A pensarci bene, il paradosso è di quelli grossi. I cardini del programma di governo che Silvio Berlusconi tentò di applicare, senza riuscirci, ora sono diventati gli obiettivi principali dell’esecutivo di Matteo Renzi. L’elenco è sostanzioso, ma basterà fare un paio di esempi. Si parte dal pacchetto giustizia che il premier, per dire il vero, sostiene con qualche fatica: esso prevede, tra l’altro, un giro di vite sulle intercettazioni (il guardasigilli Andrea Orlando preferisce definirle come «norme sulla privacy», e non ha torto) e l’introduzione della responsabilità civile per i giudici. Siamo in attesa di verificare se i giornali che per mesi si scagliarono a colpi di post-it gialli contro il «decreto bavaglio» targato Berlusconi faranno altrettanto con il pacchetto Orlando.

Si prosegue poi con il braccio di ferro in Europa. Il Cavaliere aveva tentato in ogni modo di derogare al patto di stabilità, di ottenere rinvii per il pareggio di bilancio e di scorporare dal calcolo del deficit le spese per investimenti in grandi opere: tutte cose in cui ora è impegnatissimo Renzi, peraltro con gli stessi risultati del leader del centrodestra, cioè zero. Aggiungiamo che Berlusconi rimane l’interlocutore privilegiato del premier per la partita delle riforme, nonostante gli spintoni di Grillo che cerca di accreditarsi come sponda più autorevole e affidabile mostrando di abbandonare l’imprevedibilità che finora ha caratterizzato il Movimento 5 Stelle.

Insomma, per Forza Italia potrebbe essere un periodo di bonaccia, di navigazione relativamente tranquilla. E invece le divisioni interne si accentuano sempre più. Invano Berlusconi invita all’unità, un’esortazione che è rivolta non soltanto a quanti hanno lasciato il partito (alfaniani e popolari) e agli alleati di un tempo (Udc e Lega Nord), ma soprattutto all’interno. I pasdaran come Augusto Minzolini insistono a volere ancora un Senato eletto direttamente dal popolo e non indirettamente dagli amministratori locali, posizione che ha un certo seguito negli azzurri ma che è stata accantonata dal patto del Nazareno. Frange crescenti di Forza Italia, magari anche per regolare conti interni, sono tentate di seguire l’onda giustizialista e abbandonare il garantismo che è sempre stato una caratteristica del centrodestra italiano.

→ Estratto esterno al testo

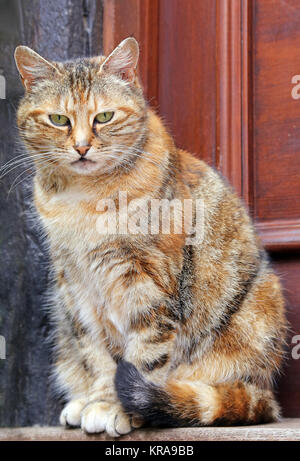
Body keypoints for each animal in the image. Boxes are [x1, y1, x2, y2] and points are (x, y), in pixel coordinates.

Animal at [14, 36, 288, 434]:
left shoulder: (149, 282)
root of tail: (266, 394)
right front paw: (100, 401)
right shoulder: (76, 286)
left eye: (104, 117)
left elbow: (142, 355)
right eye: (59, 119)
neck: (86, 198)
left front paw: (118, 408)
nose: (81, 147)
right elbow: (96, 354)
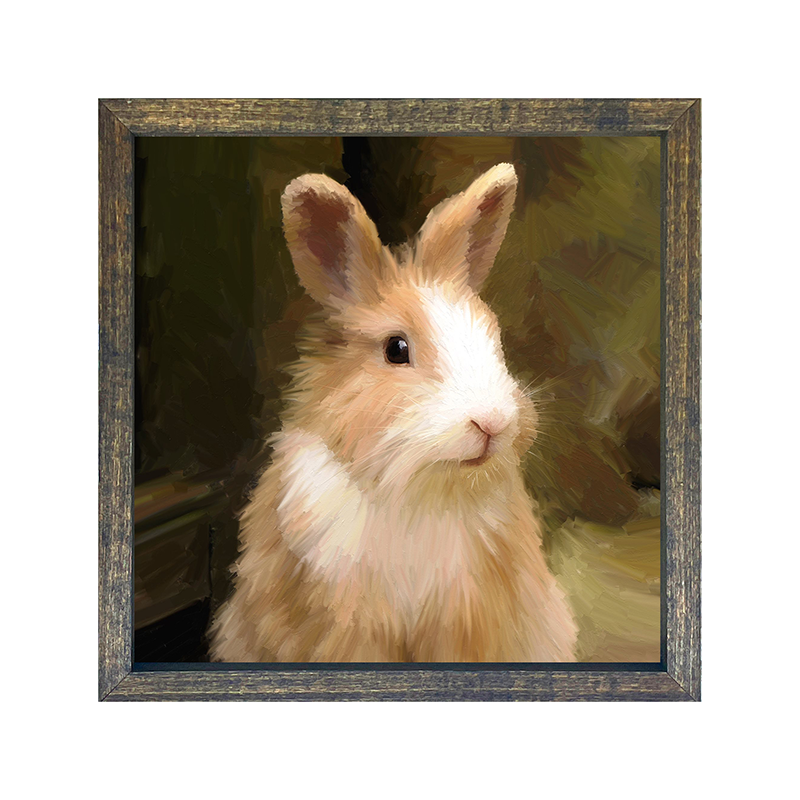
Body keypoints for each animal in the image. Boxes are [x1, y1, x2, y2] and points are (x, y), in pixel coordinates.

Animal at [209, 163, 578, 662]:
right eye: (396, 349)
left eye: (493, 336)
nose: (493, 422)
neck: (415, 490)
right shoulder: (345, 623)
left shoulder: (467, 619)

Resta inoltre il nodo di Fitto, il cui malessere non accenna a placarsi perché alla messe di preferenze europee non corrisponde un adeguato posizionamento all’interno del partito. Né arrivano segnali di tregua da Alfano e Casini, che non accennano a nessun movimento che possa preludere a nuove convergenze con Forza Italia. Ieri si è rivisto perfino Gianfranco Fini dopo un lungo silenzio che forse avrebbe fatto meglio a mantenere, visto che ha convocato a Roma un’assemblea «movimentista» per rilanciare un’iniziativa politica fuori dal Parlamento, e l’ha fatto riempiendo soltanto a metà una sala che poteva contenere 900 persone. 

Quei 400 erano tutti ex missini ed ex aderenti di Futuro e libertà che però hanno sottolineato di essere presenti soltanto per vicinanza a un vecchio amico.

Ex alleati a parte, Berlusconi definisce quelle interne «divisioni fisiologiche», tutto nella normalità. Ma forse è lui stesso ad alimentarle per tenere Matteo Renzi sulla corda. Conviene non lasciare troppo tranquillo il premier, meglio fargli soffrire i passaggi parlamentari sulle riforme. Magari per poter barattare qualche salvacondotto giudiziario ora che si avvicina pericolosamente l’appello del processo Ruby (sentenza di secondo grado il 18 luglio, ultima parola della Cassazione probabilmente entro fine anno).